Expert response from Mike Connelly
Regulatory and Compliance Manager, Nuseed America
Monday, 14/01/2019 21:32
Good question! Many different processes are used when breeding to give plants their desired genetic traits. Improving plants through breeding involves the intentional manipulation of chromosomes to create desired genetic traits and their expression for specific purposes. Plant breeding often leads to plant domestication and has been practiced for thousands of years. This manipulation includes controlled pollination or genetic engineering, or even both, followed by artificial selection of progeny.
Classical plant breeding uses deliberate crossing of individuals to produce new crop varieties or lines with desirable properties. Plants are crossbred to introduce traits or genes from one variety or line into a new genetic background. Traditional breeding can take 10 years or more to cross plants and select a good variety. For example, a mildew-resistant bean may be crossed with a high-yielding but susceptible bean to introduce mildew resistance without losing the high-yield characteristics.

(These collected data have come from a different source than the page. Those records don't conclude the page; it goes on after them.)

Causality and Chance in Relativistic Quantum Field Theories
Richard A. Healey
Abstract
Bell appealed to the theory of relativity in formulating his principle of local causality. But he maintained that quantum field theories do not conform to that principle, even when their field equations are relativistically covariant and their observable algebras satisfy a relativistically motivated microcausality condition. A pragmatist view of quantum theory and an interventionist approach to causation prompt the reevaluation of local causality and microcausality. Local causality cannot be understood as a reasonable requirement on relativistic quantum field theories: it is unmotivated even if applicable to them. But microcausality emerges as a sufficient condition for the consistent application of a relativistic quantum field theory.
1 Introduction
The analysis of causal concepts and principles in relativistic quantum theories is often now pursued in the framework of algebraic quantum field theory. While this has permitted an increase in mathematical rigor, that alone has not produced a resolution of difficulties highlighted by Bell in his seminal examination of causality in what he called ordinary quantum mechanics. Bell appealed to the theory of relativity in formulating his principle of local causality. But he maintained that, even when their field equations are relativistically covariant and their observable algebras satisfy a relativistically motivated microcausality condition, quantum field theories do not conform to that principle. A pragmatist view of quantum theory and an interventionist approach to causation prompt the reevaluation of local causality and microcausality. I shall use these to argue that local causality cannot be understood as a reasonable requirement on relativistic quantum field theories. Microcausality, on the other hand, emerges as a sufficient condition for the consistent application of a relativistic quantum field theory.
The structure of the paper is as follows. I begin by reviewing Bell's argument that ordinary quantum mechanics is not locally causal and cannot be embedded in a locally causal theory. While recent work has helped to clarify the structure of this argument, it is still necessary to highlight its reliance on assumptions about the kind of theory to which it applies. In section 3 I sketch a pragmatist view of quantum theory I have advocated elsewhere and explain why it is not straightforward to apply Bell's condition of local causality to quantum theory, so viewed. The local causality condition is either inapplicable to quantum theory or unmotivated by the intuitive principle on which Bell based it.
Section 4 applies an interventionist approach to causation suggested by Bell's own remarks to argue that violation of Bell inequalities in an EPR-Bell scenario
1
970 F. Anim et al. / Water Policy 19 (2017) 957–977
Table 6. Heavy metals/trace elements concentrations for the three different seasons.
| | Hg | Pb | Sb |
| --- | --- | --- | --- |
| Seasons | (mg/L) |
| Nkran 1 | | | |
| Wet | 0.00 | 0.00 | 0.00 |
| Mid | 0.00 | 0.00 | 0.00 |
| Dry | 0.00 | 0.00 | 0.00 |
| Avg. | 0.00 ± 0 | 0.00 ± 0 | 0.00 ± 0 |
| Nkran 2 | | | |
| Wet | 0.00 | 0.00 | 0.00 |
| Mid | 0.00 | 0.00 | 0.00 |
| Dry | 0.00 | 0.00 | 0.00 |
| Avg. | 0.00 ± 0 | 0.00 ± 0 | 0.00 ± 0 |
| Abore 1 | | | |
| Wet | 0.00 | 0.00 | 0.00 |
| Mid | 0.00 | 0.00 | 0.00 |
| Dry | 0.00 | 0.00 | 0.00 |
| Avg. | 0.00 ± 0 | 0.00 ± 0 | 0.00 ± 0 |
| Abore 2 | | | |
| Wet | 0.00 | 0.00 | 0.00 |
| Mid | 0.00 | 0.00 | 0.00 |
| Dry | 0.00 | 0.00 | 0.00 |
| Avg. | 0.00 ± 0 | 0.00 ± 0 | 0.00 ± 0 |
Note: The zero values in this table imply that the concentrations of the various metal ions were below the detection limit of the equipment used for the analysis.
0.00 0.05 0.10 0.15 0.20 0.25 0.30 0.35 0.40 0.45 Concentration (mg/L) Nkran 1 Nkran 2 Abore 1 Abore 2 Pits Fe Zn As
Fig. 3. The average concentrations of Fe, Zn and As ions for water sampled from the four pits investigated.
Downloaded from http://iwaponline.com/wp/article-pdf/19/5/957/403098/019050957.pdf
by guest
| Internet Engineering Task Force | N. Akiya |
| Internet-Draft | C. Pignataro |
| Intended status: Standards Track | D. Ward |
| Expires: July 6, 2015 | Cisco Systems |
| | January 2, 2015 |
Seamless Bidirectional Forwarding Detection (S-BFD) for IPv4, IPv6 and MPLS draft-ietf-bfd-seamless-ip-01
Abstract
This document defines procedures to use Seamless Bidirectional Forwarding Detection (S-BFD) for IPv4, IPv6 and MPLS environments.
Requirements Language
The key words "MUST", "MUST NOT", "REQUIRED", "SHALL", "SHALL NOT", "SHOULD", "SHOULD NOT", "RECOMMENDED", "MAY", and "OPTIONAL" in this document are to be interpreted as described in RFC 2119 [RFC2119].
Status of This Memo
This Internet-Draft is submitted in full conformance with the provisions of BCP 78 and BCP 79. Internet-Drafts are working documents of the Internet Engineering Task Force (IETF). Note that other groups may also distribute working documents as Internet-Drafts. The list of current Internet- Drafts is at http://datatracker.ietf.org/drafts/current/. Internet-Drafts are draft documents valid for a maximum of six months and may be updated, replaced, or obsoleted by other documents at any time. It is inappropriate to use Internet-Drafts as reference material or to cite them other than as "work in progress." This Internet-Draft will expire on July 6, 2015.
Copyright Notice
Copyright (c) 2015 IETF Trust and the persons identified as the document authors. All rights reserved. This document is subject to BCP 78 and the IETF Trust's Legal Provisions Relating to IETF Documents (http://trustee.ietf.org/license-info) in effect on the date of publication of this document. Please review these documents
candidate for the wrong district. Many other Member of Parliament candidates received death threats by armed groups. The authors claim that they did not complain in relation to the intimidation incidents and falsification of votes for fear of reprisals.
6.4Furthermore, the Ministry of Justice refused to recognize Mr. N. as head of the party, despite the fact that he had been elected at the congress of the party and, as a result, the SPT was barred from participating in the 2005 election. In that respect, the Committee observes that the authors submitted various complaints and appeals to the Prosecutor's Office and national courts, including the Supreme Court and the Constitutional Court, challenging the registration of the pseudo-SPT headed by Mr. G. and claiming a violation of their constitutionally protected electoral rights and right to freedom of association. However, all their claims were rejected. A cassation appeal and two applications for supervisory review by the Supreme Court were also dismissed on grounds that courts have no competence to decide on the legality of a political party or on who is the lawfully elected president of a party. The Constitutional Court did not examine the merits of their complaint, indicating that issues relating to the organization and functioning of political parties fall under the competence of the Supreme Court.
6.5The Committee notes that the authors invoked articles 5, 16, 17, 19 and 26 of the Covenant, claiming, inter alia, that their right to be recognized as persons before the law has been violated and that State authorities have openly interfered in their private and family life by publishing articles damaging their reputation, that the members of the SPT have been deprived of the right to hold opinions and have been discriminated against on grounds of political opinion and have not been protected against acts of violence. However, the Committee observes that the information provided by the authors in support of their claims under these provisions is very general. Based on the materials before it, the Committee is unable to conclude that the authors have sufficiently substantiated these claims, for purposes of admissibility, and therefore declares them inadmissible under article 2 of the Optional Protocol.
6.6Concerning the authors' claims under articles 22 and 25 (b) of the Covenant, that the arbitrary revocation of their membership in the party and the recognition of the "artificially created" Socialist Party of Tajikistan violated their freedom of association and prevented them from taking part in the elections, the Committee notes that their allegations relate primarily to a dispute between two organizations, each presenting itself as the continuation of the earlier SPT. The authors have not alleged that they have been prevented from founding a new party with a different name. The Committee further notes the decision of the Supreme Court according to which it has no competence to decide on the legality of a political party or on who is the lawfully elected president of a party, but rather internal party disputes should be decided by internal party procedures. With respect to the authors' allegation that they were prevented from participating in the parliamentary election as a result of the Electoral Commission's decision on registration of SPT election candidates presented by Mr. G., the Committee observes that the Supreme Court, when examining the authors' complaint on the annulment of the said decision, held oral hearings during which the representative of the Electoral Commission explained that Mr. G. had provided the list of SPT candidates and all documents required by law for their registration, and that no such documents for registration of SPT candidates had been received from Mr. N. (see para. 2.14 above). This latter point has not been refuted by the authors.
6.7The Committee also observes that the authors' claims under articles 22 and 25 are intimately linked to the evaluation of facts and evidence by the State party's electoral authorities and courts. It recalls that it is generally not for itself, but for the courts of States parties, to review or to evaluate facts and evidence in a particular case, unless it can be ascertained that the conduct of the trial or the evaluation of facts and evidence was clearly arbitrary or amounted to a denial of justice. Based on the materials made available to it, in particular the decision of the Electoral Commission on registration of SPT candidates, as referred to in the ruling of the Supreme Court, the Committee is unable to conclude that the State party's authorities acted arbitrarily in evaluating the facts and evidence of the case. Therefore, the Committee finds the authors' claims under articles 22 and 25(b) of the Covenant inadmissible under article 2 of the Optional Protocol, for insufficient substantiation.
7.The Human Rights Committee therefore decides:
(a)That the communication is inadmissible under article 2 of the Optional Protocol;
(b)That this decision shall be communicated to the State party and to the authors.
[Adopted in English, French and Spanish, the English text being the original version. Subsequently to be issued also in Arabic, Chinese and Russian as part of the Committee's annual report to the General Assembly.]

Progeny from the cross would then be crossed with the high-yielding parent which would then be tested for yield and mildew resistance and high-yielding resistant plants would be further developed.
However, modern plant breeding use techniques of molecular biology to select, or in the case of genetic modification, to insert, desirable traits into plants, and can produce a plant with the desired trait or traits years faster than classical breeding because the majority of the plant's genome is not altered. Commonly utilized modern methods include doubled haploid and marker-assisted breeding.
Doubled Haploid Breeding efficiently produces homozygous plants from a heterozygous starting plant, which has all desirable traits. This starting plant is induced to produce doubled haploid from haploid cells, and later on creating homozygous/doubled haploid plants from those cells. While in natural offspring genetic recombination can occur and traits can be unlinked from each other, in doubled haploid cells and in the resulting plants, recombination is no longer an issue. Traits on one chromosome stay linked. Crossing those offspring with the desired set of chromosomes will result in a final hybrid plant having exactly the same set of chromosomes, genes and traits as the starting plant. Completely homozygous and homogenous inbred lines can be developed in a single generation using this system.
Marker-assisted Breeding uses tools such as molecular markers or DNA fingerprinting to map thousands of genes, which is important when considering that many different genes may influence a desirable trait. This allows plant breeders to screen large populations of plants for those that possess the trait of interest, based on the presence or absence of a certain gene as determined by laboratory procedures, rather than on the visual identification of the expressed trait in the plant.
Profound changes in plant phenotypes since the beginning of plant domestication through thousands of years of breeding has led to a wide range of genetic diversity, adapted to different human needs. The advent of scientific plant breeding accelerated varietal improvements using tools that allow monitoring of the dynamics of genomic recombination, making possible a gene-specific breeding approach. The expectations for plant breeding to help meet modern challenges related to food supply, environmental sustainability, and even fossil fuel replacement are vast. These techniques will continue to evolve to deliver advancements of a healthier and more efficient food supply.